Nach dem Einfahren wurden durch Pascal diverse Übungen gemacht und anschliessend eine 5er Verfolgung. Schon waren die 3 Stunden beinahe vorbei. Mit einer knappen halben Stunde "Ausfahren" wurde das Bahnfahren unfallfrei abgeschlossen. Herzlichen Dank dem Instruktor Pascal. Bientot en Aigle...!

Der Langlauftag 2016 ist schon wieder Geschichte. Leider nahmen nur 6 Mitglieder teil - aber der Spassfaktor war bei Bruno, Roger, Cécile, Beat, Christian und Hans gross. Danke an Cécile und Hans für die Instruktorentätigkeit. Auf ein Neues im nächsten Jahr.


Beinahe auf den Tag genau feierten rund dreissig Mitglieder am 9. Oktober 2015 den 60. GeburtsTag des Radrennclub Thun.

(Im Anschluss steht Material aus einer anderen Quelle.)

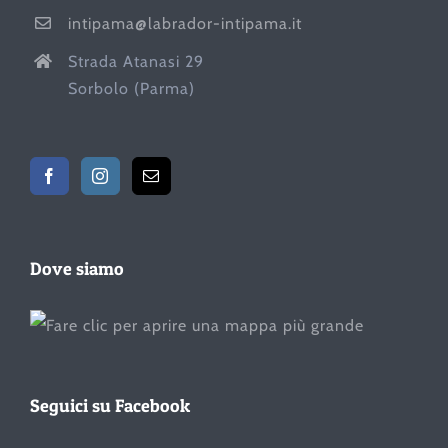
intipama@labrador-intipama.it
Strada Atanasi 29
Sorbolo (Parma)
Dove siamo
Seguici su Facebook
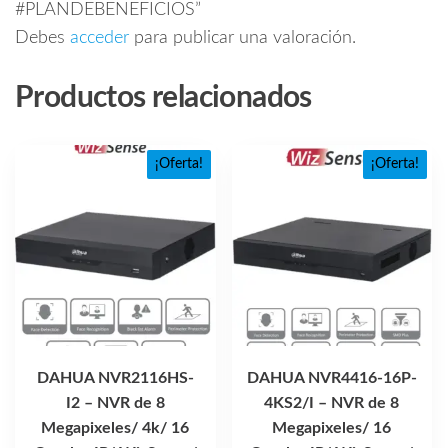
#PLANDEBENEFICIOS”
Debes
acceder
para publicar una valoración.
Productos relacionados
¡Oferta!
¡Oferta!
DAHUA NVR2116HS-
DAHUA NVR4416-16P-
I2 – NVR de 8
4KS2/I – NVR de 8
Megapixeles/ 4k/ 16
Megapixeles/ 16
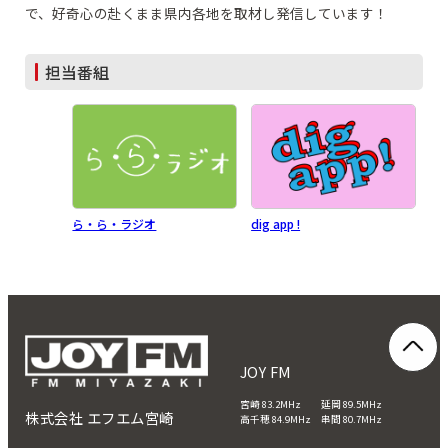
で、好奇心の赴くまま県内各地を取材し発信しています！
担当番組
ら・ら・ラジオ
dig app !
JOY FM
宮崎 83.2MHz 延岡 89.5MHz
株式会社 エフエム宮崎
高千穂 84.9MHz 串間 80.7MHz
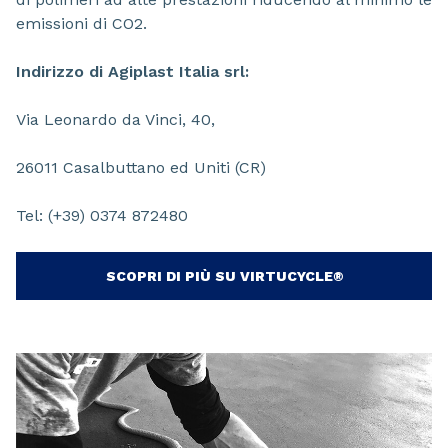
emissioni di CO2.
Indirizzo di Agiplast Italia srl:
Via Leonardo da Vinci, 40,
26011 Casalbuttano ed Uniti (CR)
Tel: (+39) 0374 872480
SCOPRI DI PIÙ SU VIRTUCYCLE®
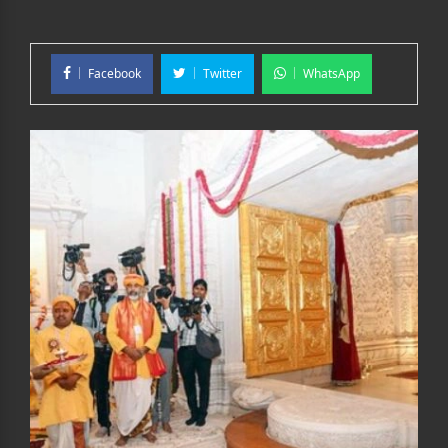
Facebook
Twitter
WhatsApp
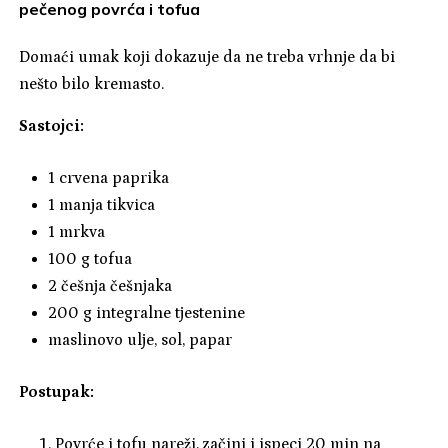
pečenog povrća i tofua
Domaći umak koji dokazuje da ne treba vrhnje da bi
nešto bilo kremasto.
Sastojci:
1 crvena paprika
1 manja tikvica
1 mrkva
100 g tofua
2 češnja češnjaka
200 g integralne tjestenine
maslinovo ulje, sol, papar
Postupak:
Povrće i tofu nareži, začini i ispeci 20 min na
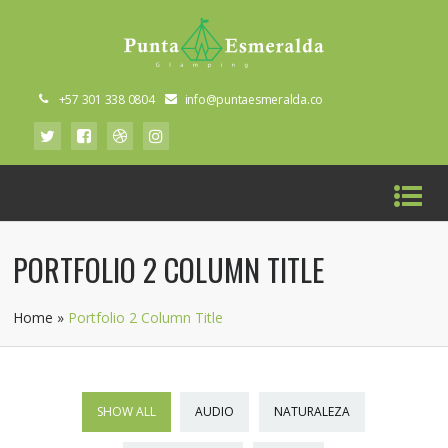
+57 301 338 0804
info@puntaesmeralda.co
PORTFOLIO 2 COLUMN TITLE
Home
»
Portfolio 2 Column Title
SHOW ALL
AUDIO
NATURALEZA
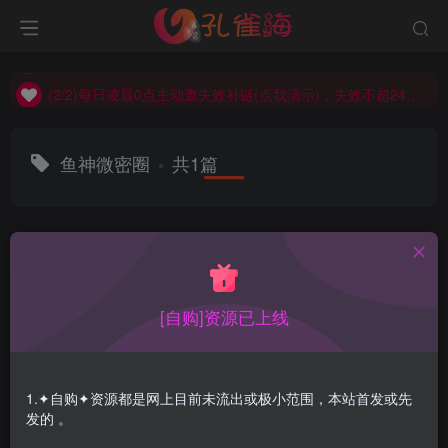
(2/2)每日凌晨0点主动查失效补链(点我演示)，失效不超24小时，
(1/2)永久发布，备用网址点这：kongque.org，点我（原域名失效）！
(2/2)每日凌晨0点主动查失效补链(点我演示)，失效不超24小时，
(1/2)永久发布，备用网址点这：kongque.org，点我（原域名失效）！
鱼神微密圈
共1篇
排序
更新
浏览
点赞
评论
[自购]资源已上线
1.✦自购✦资源都是网上目前未流出或极小范围，本站首发或先
发的 。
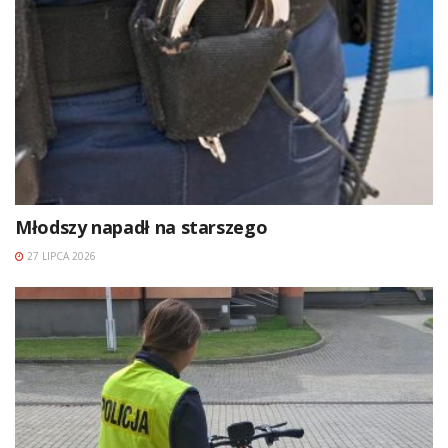
Młodszy napadł na starszego
27 LIPCA 2026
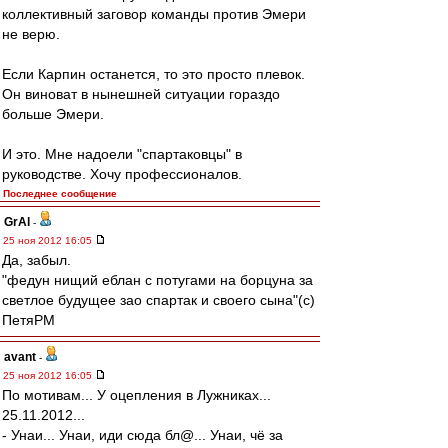
коллективный заговор команды против Эмери
не верю.
Если Карпин останется, то это просто плевок.
Он виноват в нынешней ситуации гораздо
больше Эмери.
И это. Мне надоели "спартаковцы" в
руководстве. Хочу профессионалов.
Последнее сообщение
GrAl
-
25 ноя 2012 16:05
Да, забыл.
"федун нищий еблан с потугами на борцуна за
светлое будущее зао спартак и своего сына"(с)
ПетяРМ
avant
-
25 ноя 2012 16:05
По мотивам... У оцепления в Лужниках...
25.11.2012...
- Унаи... Унаи, иди сюда бл@... Унаи, чё за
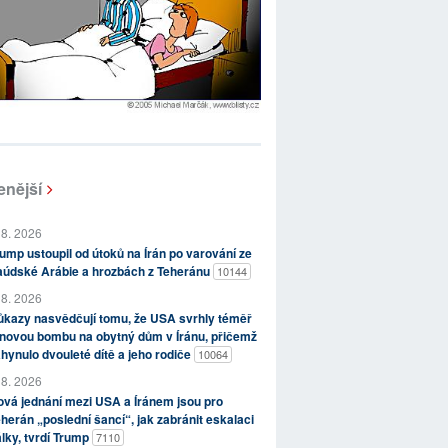
enější
 8. 2026
ump ustoupil od útoků na Írán po varování ze
aúdské Arábie a hrozbách z Teheránu
10144
 8. 2026
kazy nasvědčují tomu, že USA svrhly téměř
novou bombu na obytný dům v Íránu, přičemž
hynulo dvouleté dítě a jeho rodiče
10064
 8. 2026
vá jednání mezi USA a Íránem jsou pro
herán „poslední šancí“, jak zabránit eskalaci
lky, tvrdí Trump
7110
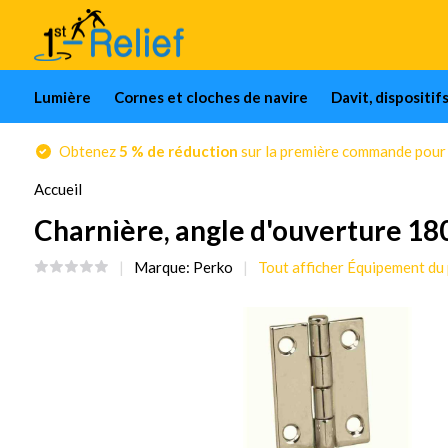
Lumière
Cornes et cloches de navire
Davit, dispositif
Obtenez
5 % de réduction
sur la première commande pour l
Accueil
Charnière, angle d'ouverture 180
Marque:
Perko
Tout afficher Équipement du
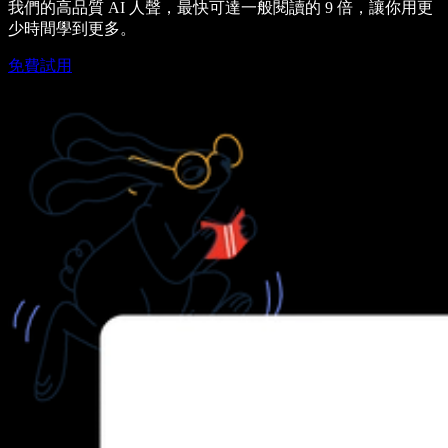
我們的高品質 AI 人聲，最快可達一般閱讀的 9 倍，讓你用更
少時間學到更多。
免費試用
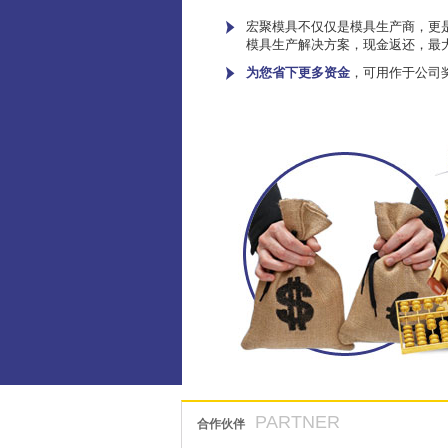
宏聚模具不仅仅是模具生产商，更是
模具生产解决方案，现金返还，最
为您省下更多资金
，可用作于公司
PARTNER
合作伙伴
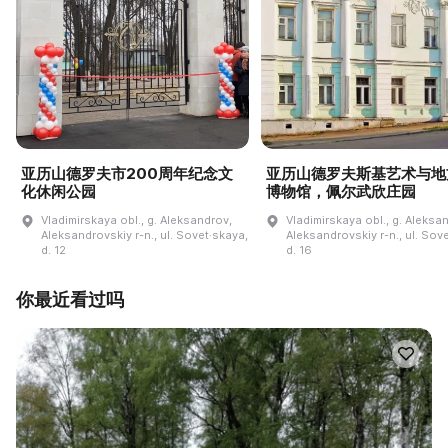
亚历山德罗夫市200周年纪念文
亚历山德罗夫斯基艺术与地
化休闲公园
博物馆，佩尔武欣庄园
Vladimirskaya obl., g. Aleksandrov,
Vladimirskaya obl., g. Aleksa
Aleksandrovskiy r-n., ul. Sovet·skaya,
Aleksandrovskiy r-n., ul. Sov
d. 12
d. 16
你最近看过吗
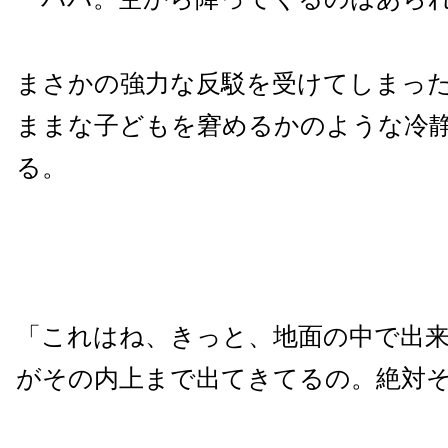
まさかの強力な反駁を受けてしまっ
ままな子どもを窘めるかのような冷
る。
「これはね、きっと、地面の中で出
がその内上まで出てきてるの。絶対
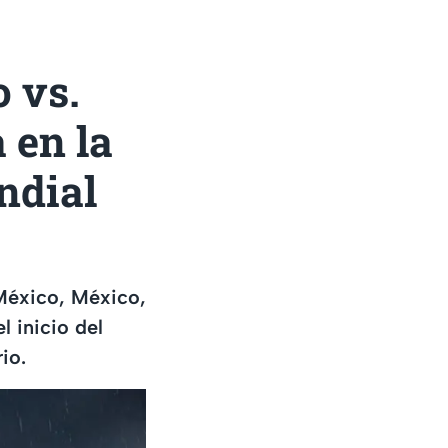
 vs.
 en la
ndial
 México, México,
l inicio del
io.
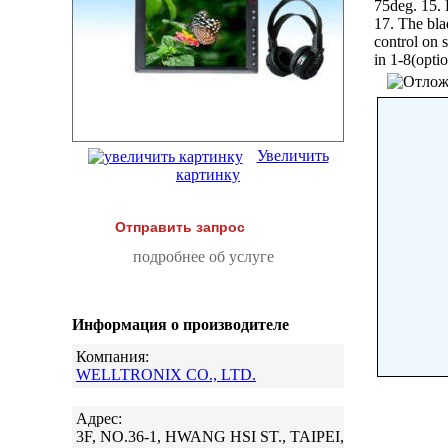
75deg. 15.
17. The bla
control on 
in 1-8(opti
Увеличить
картинку
Отправить запрос
подробнее об услуге
Информация о производителе
Компания:
WELLTRONIX CO., LTD.
Адрес:
3F, NO.36-1, HWANG HSI ST., TAIPEI,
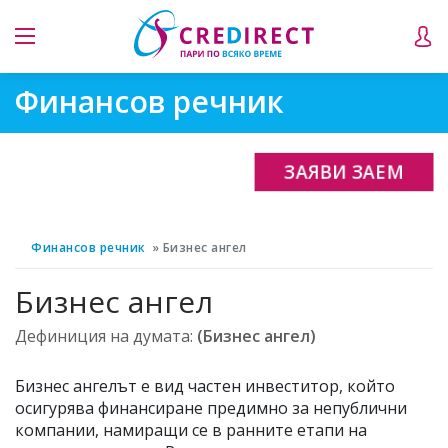
Финансов речник
ЗАЯВИ ЗАЕМ
Финансов речник
Бизнес ангел
Бизнес ангел
Дефиниция на думата:
(Бизнес ангел)
Бизнес ангелът е вид частен инвеститор, който
осигурява финансиране предимно за непублични
компании, намиращи се в ранните етапи на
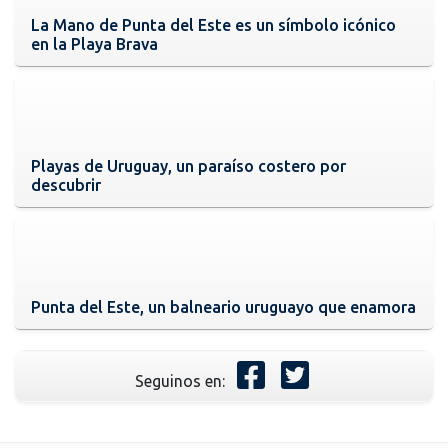
La Mano de Punta del Este es un símbolo icónico
en la Playa Brava
Playas de Uruguay, un paraíso costero por
descubrir
Punta del Este, un balneario uruguayo que enamora
Seguinos en:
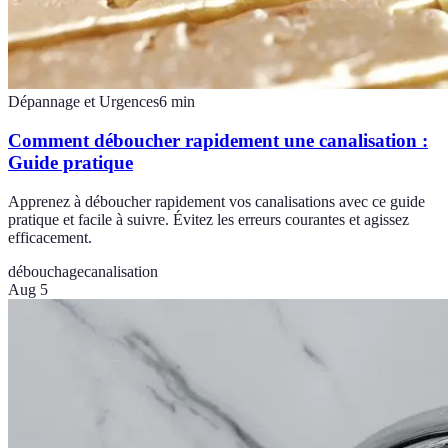
Dépannage et Urgences
6
min
Comment déboucher rapidement une canalisation :
Guide pratique
Apprenez à déboucher rapidement vos canalisations avec ce guide
pratique et facile à suivre. Évitez les erreurs courantes et agissez
efficacement.
débouchage
canalisation
Aug 5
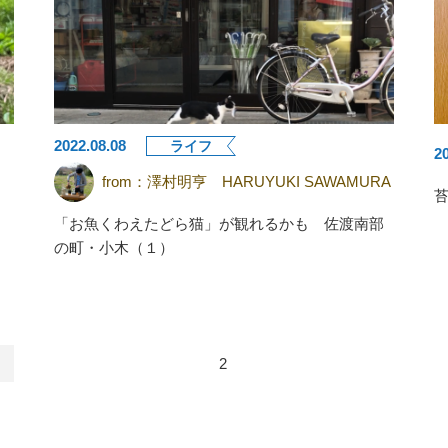
2022.08.08
ライフ
2
from：
澤村明亨 HARUYUKI SAWAMURA
「お魚くわえたどら猫」が観れるかも 佐渡南部
の町・小木（１）
2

Gefeiert wurde im WAG-Kafi am Hännisweg und das bei einer feinen Pasta-Party!

Raphael Lanz, Stadtpräsident von Thun, überreichte dem Club persönlich die besten Geburtstagswünsche und überreichte dem Präsidenten Roger Jenni ein "Velolüti".

Nach der Pasta berichtete unser Ehrenpräsident Walter Leibundgut  aus den vergangenen 60 Jahren. Mit dabei waren auch einige Anekdoten.
Der anwesende Ex-Rennradprofi und Clubmitglied Rolf Huser ergänzte bei Bedarf den Erzähler.

Es war ein spannender Abend und es gab viel zu erzählen. Deshalb wurde es auch deutlich später als vorgesehen. Vielen Dank dem WAG-Kafi-Team für das feine Essen den tollen Service und das Nachsehen beim Überziehen.


29. August 2015

Der Schnuppersporttag wurde nach 1 Jahr Unterbruch zum 2. Mal durchgeführt. Ziel dieser Aktion ist es, den Kindern die Möglichkeit zu geben auf engem Raum möglichst viele verschiedene Sportarten kennenzulernen. Leider war es uns nicht erlaubt, echte Runden zu drehen, und so mussten wir uns mit Rollen begnügen. Dies trübte die Freude der Protagonisten jedoch nicht, und wir konnten vielen lachenden Kinder eine Freude machen. Die meisten waren nach dem radeln ziemlich überrascht, wie anstrengend velölen doch sein kann. Alle waren mit viel Enthusiasmus dabei, hoffentlich konnten wir den einen oder anderen mit dem Velovirus anstecken.

Danke an die Velosponsoren Bike Store Thun und BigFriends Thun

Thomas Rychard


Mit insgesamt 11 Teilnehmerinnen und Teilnehmern konnte der RRC eine stattliche Gruppe anmelden. 2 Frühaufsteher bewältigten die Tour auf eigene Faust, der Rest schwang sich gegen 8 Uhr in die Sättel. in 2 Gruppen wurden die Strecken 150km und 120km bewältigt, dies alles ohne einen Tropfen Regen. Das Tempo war trotz teilweise heftigem Gegenwind beachtlich, und so fanden wir uns schneller als erwartet im gemütlichen Teil bei Bratwurst und Eis wieder. Ein herzliches Dankeschön an alle Teilnehmer, auf ein Neues im nächsten Jahr.